Ale czemu zaraz troll? Ja naprawdę tak uważam, tak się czułem na projekcji. Są filmy Camerona, które uwielbiam, ale warstwa wizualno-estetyczna Avatara jest dla mnie nie do zaakceptowania. Po prostu moja wrażliwość estetyczna ukształtowana jest bardziej przez malarstwo XIXw. niż gry komputerowe, stąd może ten odruch wstrętu spowodowany nieudolnym CGI. Tym bardziej to bolesne, że generalnie kocham SF. No i karmić mnie nie trzeba, naprawdę. Pozdrawiam!

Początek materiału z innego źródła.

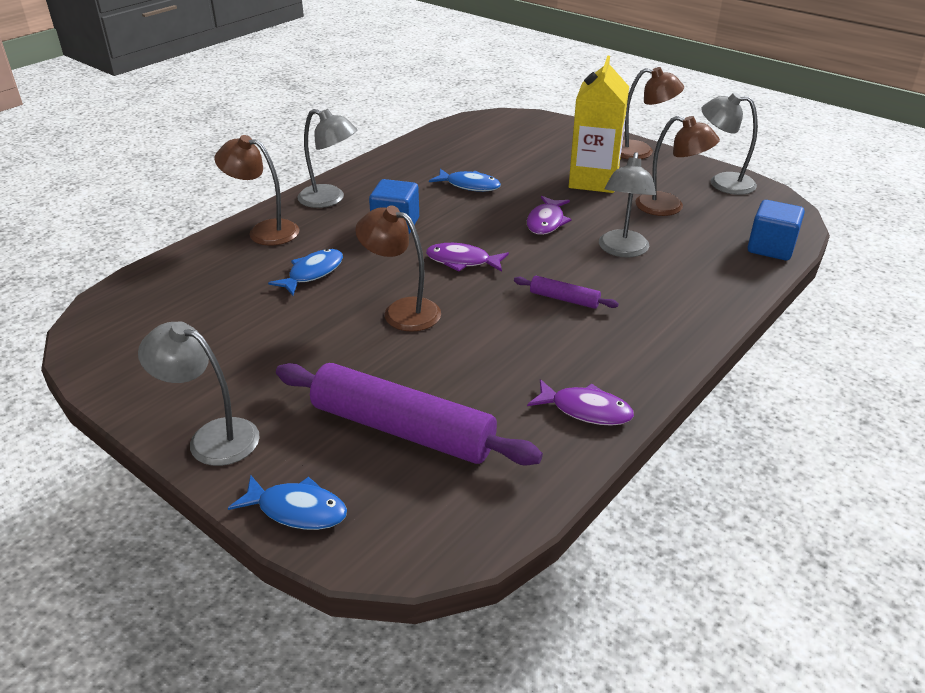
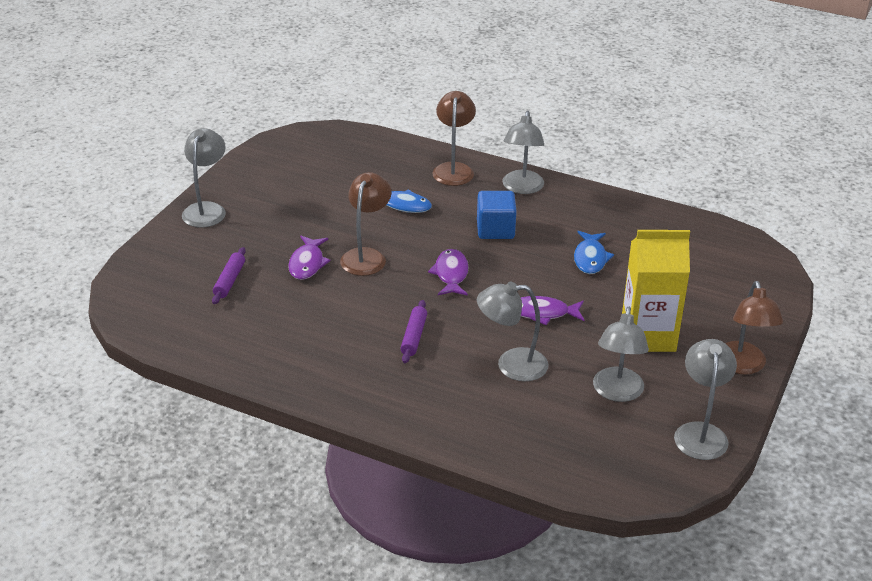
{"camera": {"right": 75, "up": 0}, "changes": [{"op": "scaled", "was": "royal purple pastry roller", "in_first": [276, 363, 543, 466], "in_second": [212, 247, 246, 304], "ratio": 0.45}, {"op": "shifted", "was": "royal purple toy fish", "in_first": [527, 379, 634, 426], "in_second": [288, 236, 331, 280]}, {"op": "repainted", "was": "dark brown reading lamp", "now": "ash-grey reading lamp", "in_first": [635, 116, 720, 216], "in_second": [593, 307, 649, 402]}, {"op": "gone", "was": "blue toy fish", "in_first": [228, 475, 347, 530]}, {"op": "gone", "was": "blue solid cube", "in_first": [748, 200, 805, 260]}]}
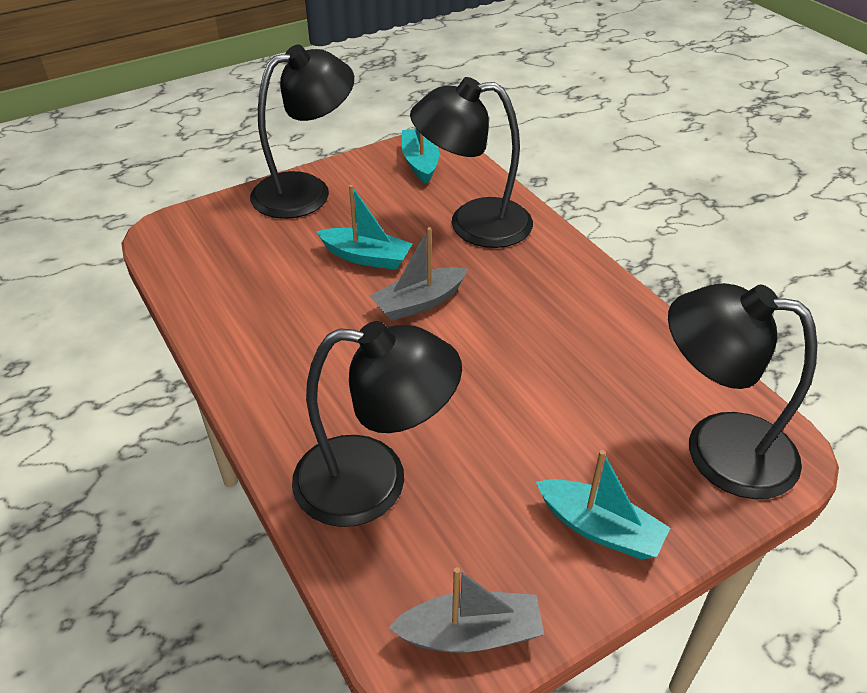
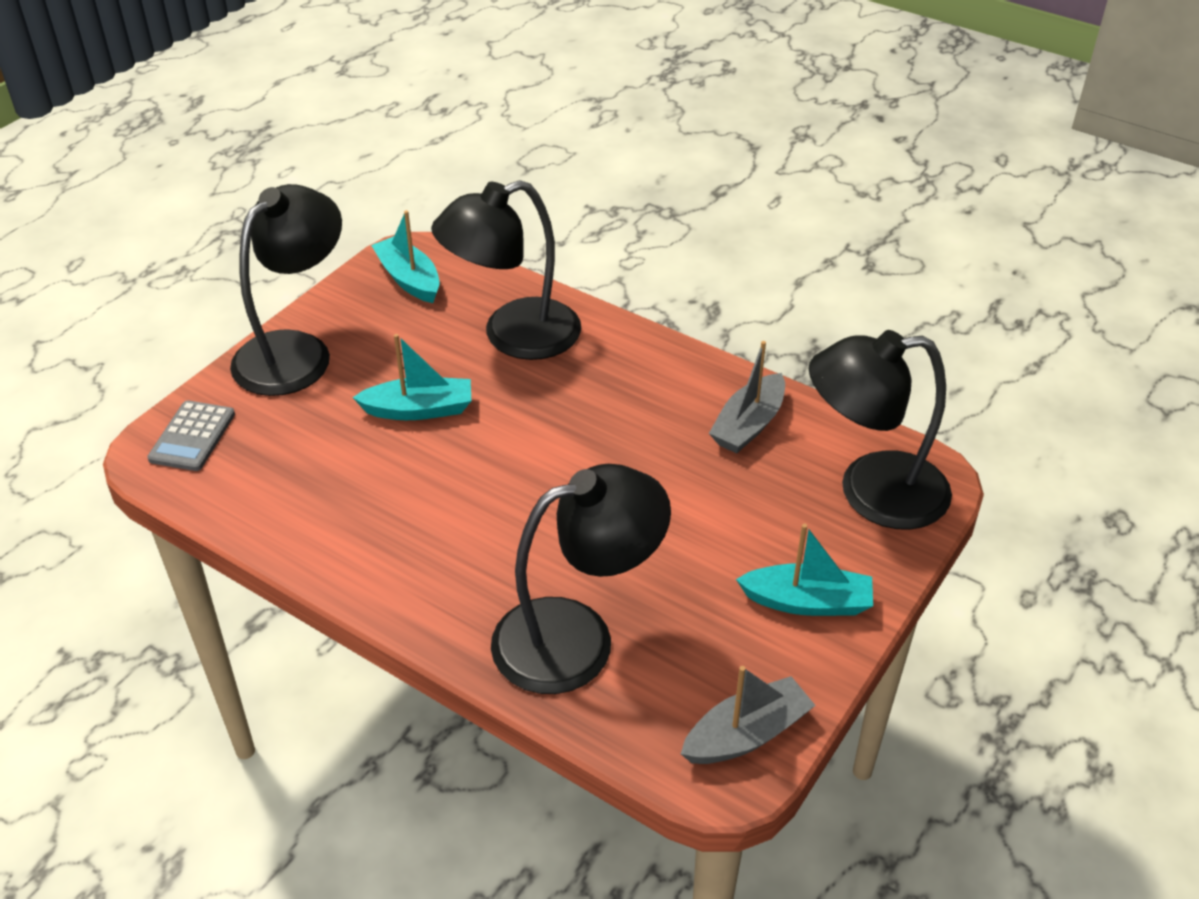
{"camera": {"right": -25, "up": 0}, "changes": [{"op": "new", "now": "ash-grey pocket calculator", "in_second": [147, 400, 235, 471]}, {"op": "shifted", "was": "ash-grey boat", "in_first": [370, 227, 468, 321], "in_second": [709, 341, 785, 453]}]}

Nie chcę nikogo urazić, ani sprawić przykrości! Wyrażam tylko swoją szczerą opinię, ale fakt, może w zbyt prymitywny sposób. Chciałem po prostu być lakoniczny.
Jeśli kochasz Sf, a avatara uważasz za nieudolne i koszmarne CGI to które wg Ciebie jest wybitne???

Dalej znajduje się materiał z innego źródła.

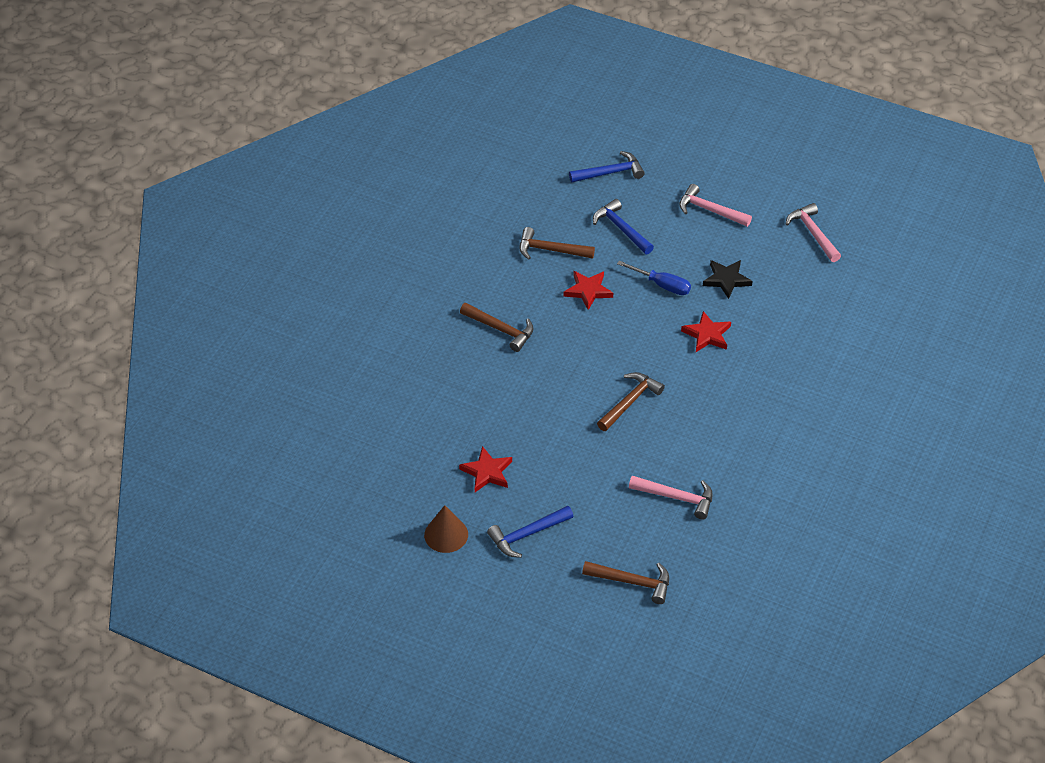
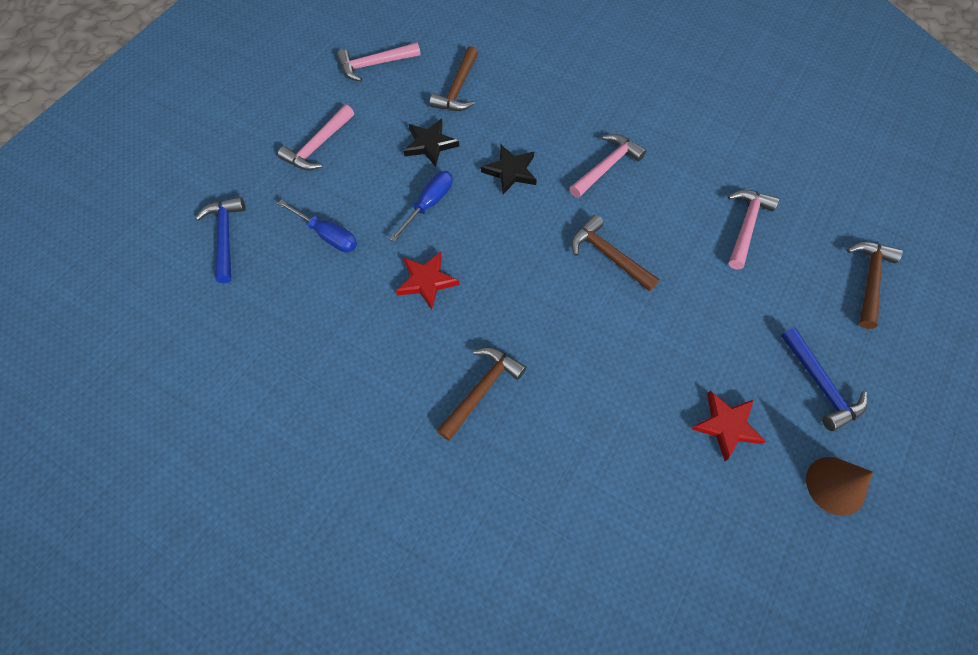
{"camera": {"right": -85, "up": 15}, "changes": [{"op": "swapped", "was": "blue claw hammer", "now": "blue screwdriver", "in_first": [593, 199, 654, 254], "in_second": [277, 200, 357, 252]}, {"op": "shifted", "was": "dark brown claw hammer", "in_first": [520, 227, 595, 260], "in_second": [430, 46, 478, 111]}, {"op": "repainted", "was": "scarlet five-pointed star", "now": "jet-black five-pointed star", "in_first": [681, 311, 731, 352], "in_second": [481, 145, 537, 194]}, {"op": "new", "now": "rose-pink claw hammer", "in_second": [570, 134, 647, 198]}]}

Generalnie nie lubię CGI, wolę animatronikę i efekty analogowe, jak w Odysei 2001 czy pierwszych Star Trekach lub Gwiezdnych Wojnach. Lubię też rotoskopię (np. Fire and Ice Bakshiego) Co do efektów komputerowych, podobały mi się w Terminatorze II, A.I. Spielberga, Żołnierzach Kosmosu czy Gwiezdnych Wrotach. Również Tron z 1982, pierwszy Matrix momentami zapierał dech - to tak na szybko. Mam słabość do wizualnej strony filmy Saula Bassa Phase IV.